Tas smiled at her to thank her for including him.

“As for me,” said Mirror, “my species is cold-blooded. My blood will thicken and grow sluggish. I will soon lose my ability to fly or even to think clearly.”

“And except for you,” said Gerard grumpily, looking around the barren wasteland on which they stood, “I don’t see a single dragon.”

Tasslehoff was forced to admit that he was feeling the chill himself and that it was causing very unpleasant sensations in his toes and the tips of his fingers. He thought with regret back to a fur-lined vest he’d once owned, and he wondered whatever became of it. He wondered also what had become of the dragons, for he was absolutely positive—well, relatively certain—that this was the place where he’d been told he would find them. He peered under a few gray rocks with no luck.
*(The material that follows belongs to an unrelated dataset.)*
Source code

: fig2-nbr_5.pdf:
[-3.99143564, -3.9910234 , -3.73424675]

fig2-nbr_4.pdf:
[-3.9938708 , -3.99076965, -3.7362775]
“You better take us back, Tas,” said Odila, as best she could for her teeth clicking together.

“He can’t take us back,” said Mirror, and the dragon was oddly complacent. “This place was constructed as a prison for dragons. It has frozen the magic in my blood. I doubt if the magic of the device will work either.”

“We’re trapped here!” Gerard said grimly. “To freeze to death!” Tasslehoff drew himself up. This was a glorious moment, and while admittedly it didn’t look or feel very glorious (he’d lost all feeling in his toes), he knew what he was doing.